» What is expected: Copy the part of the PyIceberg release email thread from "I agree with" to "INFRA ticket <https://issues.apache.org/>.", word for word.

Hey Kevin,

I agree with your reasoning. Having reproducible builds would be nice, but
it doesn't seem very popular in Pythonland. For example, cibuildwheel
<https://github.com/pypa/cibuildwheel> that we use, doesn't mention
anything about reproducibility. The steps that your suggestion make sense
to me. I've replied on #1387
<https://github.com/apache/iceberg-python/pull/1387> to bring it in line
with the process that you're suggesting.

For the nightly builds, I would suggest using http://test.pypi.org/, I've
already claimed pyiceberg <https://test.pypi.org/project/pyiceberg/> there.
In order to install, you need to pass the index explicitly: pip install -i
https://test.pypi.org/simple/ pyiceberg. To add the token to the Github
Action secrets, you can file an INFRA ticket <https://issues.apache.org/>.

Thanks for working on this, once this is in place, releasing will be a
breeze!

Kind regards,
Fokko


Op wo 4 dec 2024 om 05:51 schreef Kevin Liu <kevinjq...@apache.org>:

> Hi Fokko,
>
> Thank you for pointing me to the ASF Release Policy, it was very
> informative!
>
> Based on the policies, we cannot automate signing in GitHub Actions
> because Python wheels are not considered reproducible [1]. The wheels
> include information about the current date and time, which prevents
> validation with checksums. While there might be ways to create reproducible
> wheels [2], I don’t think it’s necessary at this time.
>
> The policy around trusted hardware is interesting. This means the release
> manager must download the artifacts and verify them locally before
> publishing.
> > hardware owned and controlled by the committer. That means hardware the
> committer has physical possession and control of and exclusively full
> administrative/superuser access to.
>
> Given the above, the steps for "Create a Release Candidate" should be as
> follows:
> * Create and push a tag for the Release Candidate (e.g., `0.8.1rc1`)
> * The tag push triggers a GitHub Action workflow that builds artifacts for
> both SVN and PyPI
> * The Release Manager downloads the SVN and PyPI artifacts locally
> * The Release Manager generates SHA-512 checksums and GPG signatures
> locally for the SVN artifacts and uploads them to SVN.
> * Release Manager uploads the PyPi artifacts to PyPi
>
> The GitHub Action will no longer create checksum or signature files.
> Instead, the Release Manager will need to set up the required SVN and GPG
> infrastructure locally.

» Dataset extract:
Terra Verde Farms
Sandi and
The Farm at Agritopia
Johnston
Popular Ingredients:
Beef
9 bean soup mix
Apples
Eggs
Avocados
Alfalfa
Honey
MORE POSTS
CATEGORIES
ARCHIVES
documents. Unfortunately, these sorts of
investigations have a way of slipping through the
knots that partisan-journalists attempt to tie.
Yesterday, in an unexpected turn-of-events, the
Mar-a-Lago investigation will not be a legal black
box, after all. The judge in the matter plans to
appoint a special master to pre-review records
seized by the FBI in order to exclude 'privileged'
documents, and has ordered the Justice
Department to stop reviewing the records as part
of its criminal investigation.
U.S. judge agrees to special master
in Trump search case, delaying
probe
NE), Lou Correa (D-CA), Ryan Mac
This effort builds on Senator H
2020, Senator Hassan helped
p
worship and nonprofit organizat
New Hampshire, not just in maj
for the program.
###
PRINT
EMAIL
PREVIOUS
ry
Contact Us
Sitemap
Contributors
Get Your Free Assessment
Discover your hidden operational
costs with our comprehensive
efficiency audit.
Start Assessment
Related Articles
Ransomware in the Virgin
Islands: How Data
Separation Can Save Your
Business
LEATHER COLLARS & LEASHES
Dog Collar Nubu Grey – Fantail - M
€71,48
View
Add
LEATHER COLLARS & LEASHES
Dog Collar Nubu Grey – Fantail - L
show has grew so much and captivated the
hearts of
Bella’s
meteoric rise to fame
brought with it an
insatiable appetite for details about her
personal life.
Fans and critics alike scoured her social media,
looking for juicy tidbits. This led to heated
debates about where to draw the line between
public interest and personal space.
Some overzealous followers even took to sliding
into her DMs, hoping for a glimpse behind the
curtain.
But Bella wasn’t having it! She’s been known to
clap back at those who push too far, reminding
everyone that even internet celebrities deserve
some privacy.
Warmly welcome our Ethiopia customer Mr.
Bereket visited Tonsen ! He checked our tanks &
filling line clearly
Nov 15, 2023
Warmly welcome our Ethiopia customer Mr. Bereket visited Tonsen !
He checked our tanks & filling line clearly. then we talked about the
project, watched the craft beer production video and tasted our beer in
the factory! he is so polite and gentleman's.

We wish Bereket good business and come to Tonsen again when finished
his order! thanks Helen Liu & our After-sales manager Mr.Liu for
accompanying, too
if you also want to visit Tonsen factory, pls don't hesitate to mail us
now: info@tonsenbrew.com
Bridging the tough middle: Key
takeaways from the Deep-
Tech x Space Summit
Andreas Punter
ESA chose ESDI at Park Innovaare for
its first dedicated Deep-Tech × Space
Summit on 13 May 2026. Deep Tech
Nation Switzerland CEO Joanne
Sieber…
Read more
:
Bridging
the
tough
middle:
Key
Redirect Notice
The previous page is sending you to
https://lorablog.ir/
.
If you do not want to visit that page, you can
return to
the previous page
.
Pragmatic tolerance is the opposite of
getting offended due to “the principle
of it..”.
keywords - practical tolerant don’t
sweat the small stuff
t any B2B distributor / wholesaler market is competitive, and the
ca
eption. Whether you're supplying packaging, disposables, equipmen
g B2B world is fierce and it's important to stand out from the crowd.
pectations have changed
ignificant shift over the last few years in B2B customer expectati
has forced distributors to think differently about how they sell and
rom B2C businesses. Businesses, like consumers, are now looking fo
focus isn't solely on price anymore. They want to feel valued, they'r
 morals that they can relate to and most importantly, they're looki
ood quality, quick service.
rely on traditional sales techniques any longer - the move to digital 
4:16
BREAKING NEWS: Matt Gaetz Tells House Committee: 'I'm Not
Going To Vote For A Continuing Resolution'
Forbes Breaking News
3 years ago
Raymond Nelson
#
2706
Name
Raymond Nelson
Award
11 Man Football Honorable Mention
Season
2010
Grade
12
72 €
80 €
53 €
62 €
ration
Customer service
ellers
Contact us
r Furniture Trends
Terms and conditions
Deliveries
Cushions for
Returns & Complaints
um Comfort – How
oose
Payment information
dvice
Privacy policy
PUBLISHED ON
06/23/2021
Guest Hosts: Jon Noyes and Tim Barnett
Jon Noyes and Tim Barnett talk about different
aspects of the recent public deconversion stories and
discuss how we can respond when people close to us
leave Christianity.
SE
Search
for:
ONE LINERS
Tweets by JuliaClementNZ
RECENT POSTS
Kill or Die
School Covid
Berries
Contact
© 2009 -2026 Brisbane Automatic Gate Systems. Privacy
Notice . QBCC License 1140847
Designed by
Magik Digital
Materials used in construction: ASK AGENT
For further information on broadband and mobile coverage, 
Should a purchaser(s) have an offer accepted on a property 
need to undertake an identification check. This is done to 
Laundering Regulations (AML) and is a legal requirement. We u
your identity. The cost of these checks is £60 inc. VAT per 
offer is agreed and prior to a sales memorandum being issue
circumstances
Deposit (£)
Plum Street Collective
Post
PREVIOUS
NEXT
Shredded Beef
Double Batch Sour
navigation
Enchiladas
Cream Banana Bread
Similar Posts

» Output of the exercise:
I agree with your reasoning. Having reproducible builds would be nice, but
it doesn't seem very popular in Pythonland. For example, cibuildwheel
<https://github.com/pypa/cibuildwheel> that we use, doesn't mention
anything about reproducibility. The steps that your suggestion make sense
to me. I've replied on #1387
<https://github.com/apache/iceberg-python/pull/1387> to bring it in line
with the process that you're suggesting.

For the nightly builds, I would suggest using http://test.pypi.org/, I've
already claimed pyiceberg <https://test.pypi.org/project/pyiceberg/> there.
In order to install, you need to pass the index explicitly: pip install -i
https://test.pypi.org/simple/ pyiceberg. To add the token to the Github
Action secrets, you can file an INFRA ticket <https://issues.apache.org/>.